During the special Holiday Bash episode of Rampage on December 25, 2021, Cody Rhodes defeated Sammy Guevara to become a record three-time AEW TNT Champion. The two were scheduled to have a rematch for the championship at Battle of the Belts I on January 8, 2022; however, Cody was pulled from the event as he had been in contact with family who had tested positive for COVID-19, thus requiring him to quarantine. Guevara instead faced and defeated Cody's brother Dustin Rhodes at that event to become the interim champion.

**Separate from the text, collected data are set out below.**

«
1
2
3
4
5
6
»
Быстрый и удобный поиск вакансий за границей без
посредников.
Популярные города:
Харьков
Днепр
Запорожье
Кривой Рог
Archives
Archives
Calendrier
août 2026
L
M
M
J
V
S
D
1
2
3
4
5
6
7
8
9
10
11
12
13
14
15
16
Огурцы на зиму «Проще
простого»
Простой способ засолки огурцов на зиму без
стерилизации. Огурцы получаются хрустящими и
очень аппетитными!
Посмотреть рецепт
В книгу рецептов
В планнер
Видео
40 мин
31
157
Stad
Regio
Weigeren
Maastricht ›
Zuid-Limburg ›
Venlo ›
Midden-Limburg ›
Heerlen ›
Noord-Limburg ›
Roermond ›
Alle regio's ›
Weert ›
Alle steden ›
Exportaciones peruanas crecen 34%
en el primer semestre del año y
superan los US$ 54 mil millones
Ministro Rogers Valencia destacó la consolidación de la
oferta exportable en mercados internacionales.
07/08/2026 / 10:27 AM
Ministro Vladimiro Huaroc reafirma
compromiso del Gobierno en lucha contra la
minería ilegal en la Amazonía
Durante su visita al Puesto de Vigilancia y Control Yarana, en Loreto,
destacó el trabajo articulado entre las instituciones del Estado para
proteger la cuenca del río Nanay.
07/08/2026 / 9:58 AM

On the January 19 episode of Dynamite, lineal champion Cody challenged interim champion Guevara to a ladder match at the Dynamite broadcast of Beach Break to determine the undisputed TNT Champion.

==Results==

Dynamite - Beach Break (January 26)
| No. | Results | Stipulations | Times |
|---|---|---|---|
| 1 | Sammy Guevara (interim champion) defeated Cody Rhodes (lineal champion) (with Arn Anderson) by retrieving both title belts | Ladder match to determine the undisputed AEW TNT Champion | 22:59 |
| 2 | Wardlow (with Shawn Spears) defeated Elijah Dean and James Alexander by pinfall | Handicap match | 1:23 |
| 3 | The Inner Circle (Chris Jericho, Ortiz and Santana) defeated Daniel Garcia and 2.0 (Jeff Parker and Matt Lee) by pinfall | Six man tag team match | 8:52 |
| 4 | Leyla Hirsch defeated Red Velvet by pinfall | Singles match | 8:08 |
| 5 | Orange Cassidy defeated Adam Cole by pinfall | Unsanctioned Lights Out match | 16:56 |

Rampage - Beach Break Championship Friday (January 28)
| No. | Results | Stipulations | Times |
| 1 | Jon Moxley defeated Anthony Bowens (with Max Caster) by pinfall | Singles match | 12:02 |
| 2 | FTR (Cash Wheeler and Dax Harwood) (with Tully Blanchard) defeated The Nightmare Family (Brock Anderson and Lee Johnson) (with Arn Anderson) by pinfall | Tag team match | 9:10 |
| 3 | Jade Cargill (with Mark Sterling) (c) defeated Julia Hart (with Griff Garrison) by pinfall | Singles match for the AEW TBS Championship | 2:28 |
| 4 | Jungle Boy and Luchasaurus (c) (with Christian Cage) defeated Private Party (Isiah Kassidy and Marq Quen) (with Matt Hardy and The Blade) by pinfall | Tag team match for the AEW World Tag Team Championship | 10:45 |
| (c) | – the champion(s) heading into the match |

== Reception ==
Dave Meltzer of the Wrestling Observer Newsletter gave the ladder match between Cody Rhodes and Sammy Guevara a 5 star rating.

=== Television ratings ===
Dynamite averaged 1,100,000 television viewers on TBS, with a 0.41 rating in the key demographic.

Rampage averaged 601,000 television viewers on TNT, with a 0.25 rating in the key demographic.